I have in the past used a flood insurance analogy in an attempt to explain how derivatives - an inexpensive market in flood insurance - increases risk by fostering a building boom along a river. I also "updated" A Derivative Story awhile back, ending the tale abruptly with torrential rains falling, near chaos in the flood "re-insurance" market, and increasing homeowner panic along the river. Well, devastating floods and resulting financial collapse were fortunately averted. Specifically, the community made it through the panic after a bold government official guaranteed that the authorities would "take extraordinary measures" to stop the flood waters before damage initiated a vicious spiral of financial and economic collapse. The authorities began working frantically up the river, using whatever materials and means available to construct dykes, dams and levees. These efforts saw the river level recede and, quite favorably, the rain let up for a few months.

However, the torrential rains soon return, although, curiously, this time there is little panic in the insurance marketplace. The players sleep well at night with the knowledge that the authorities are on the case - up the river working diligently to hold the water at bay. Down river in the community, the water level rises only minimally. And, much to the delight of everyone, the insurance market remains open for business and prices remain uncharacteristically stable.

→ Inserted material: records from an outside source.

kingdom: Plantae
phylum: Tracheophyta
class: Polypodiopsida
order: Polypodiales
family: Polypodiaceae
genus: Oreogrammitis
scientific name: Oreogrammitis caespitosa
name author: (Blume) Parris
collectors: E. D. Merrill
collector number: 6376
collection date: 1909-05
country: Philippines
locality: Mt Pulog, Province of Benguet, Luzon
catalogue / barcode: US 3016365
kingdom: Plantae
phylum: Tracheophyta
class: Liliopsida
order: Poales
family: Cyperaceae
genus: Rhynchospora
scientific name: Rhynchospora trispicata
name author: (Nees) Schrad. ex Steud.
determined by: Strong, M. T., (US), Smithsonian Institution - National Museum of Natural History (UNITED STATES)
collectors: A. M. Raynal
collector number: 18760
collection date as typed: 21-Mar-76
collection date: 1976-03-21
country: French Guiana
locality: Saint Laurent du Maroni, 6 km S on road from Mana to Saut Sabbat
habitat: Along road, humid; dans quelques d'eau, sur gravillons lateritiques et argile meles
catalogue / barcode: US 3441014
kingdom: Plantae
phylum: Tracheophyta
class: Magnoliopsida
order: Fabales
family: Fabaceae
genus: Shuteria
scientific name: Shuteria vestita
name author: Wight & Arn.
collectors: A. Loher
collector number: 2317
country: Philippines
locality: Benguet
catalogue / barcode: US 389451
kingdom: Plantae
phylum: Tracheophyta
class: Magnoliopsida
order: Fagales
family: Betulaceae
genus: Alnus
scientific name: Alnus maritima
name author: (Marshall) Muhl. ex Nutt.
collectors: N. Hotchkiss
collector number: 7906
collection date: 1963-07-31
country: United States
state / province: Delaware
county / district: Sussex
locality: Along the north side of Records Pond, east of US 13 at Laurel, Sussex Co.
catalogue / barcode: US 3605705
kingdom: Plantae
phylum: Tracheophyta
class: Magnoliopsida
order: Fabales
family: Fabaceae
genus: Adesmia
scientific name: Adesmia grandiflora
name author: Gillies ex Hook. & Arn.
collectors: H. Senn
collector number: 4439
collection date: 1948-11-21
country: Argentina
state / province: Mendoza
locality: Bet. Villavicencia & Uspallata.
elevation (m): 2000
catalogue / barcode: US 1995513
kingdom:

The trepidation and angst that had become the rainy day norm, has been replaced by calm and optimism. (Those incessant naysayers are shocked by the complacency) What's more, in the midst of the rainy season the community is emboldened to increase construction. With the river level rising only moderately and the insurance market functioning splendidly, the litany of homeowners, builders, bankers and insurers come to a consensus that it has become practical to build well inside the 100-year flood plane. The insurers are emboldened by now tested assurances from the authorities - they promised and delivered. Homeowners, witnessing newfound stability and inexpensive prices in the insurance market, have been relieved of one of their greatest worries.

And while the energized community gets back to business as usual, up the river the make-shift dams and levies grow only taller and less stable. There's one hell of a Wall of Water rising steadily, inches by the day. With no viable alternative, the authorities just keep stacking sand bags, one after one, day after day, week after week. A few now regret that they did not settle for a less than catastrophic flood some time ago. But most expect it to stop raining soon and then everything will be ok. But what about the ever-Climbing Wall of water? Order more sandbags and keep it a secret.

Well returning to reality, what a strange week in a most extraordinary period. On Tuesday, Harry Dent and James Glassman appear on CNBC to commemorate the 3-year anniversary of the NASDAQ Bubble peak. Instead of appropriate contrition, both made it sound like, while admittedly a little bumpy, things are progressing about as they expected toward Dow 36,000 and The Great Boom Ahead. And then on Wednesday viewers witnessed Milton Friedman calling for the legalization of insider trading, which really makes about as much sense in today's environment as his monetary theories. But the lunacy was not confined to CNBC. The schizophrenic stock market had the wheels coming off Wednesday morning, only to miraculously engage in four-wheel drive for Thursday's melt-up. And, all the while, we countdown the days to a war opposed by much of the world community. This is a much different world nowadays than it was not all that long ago.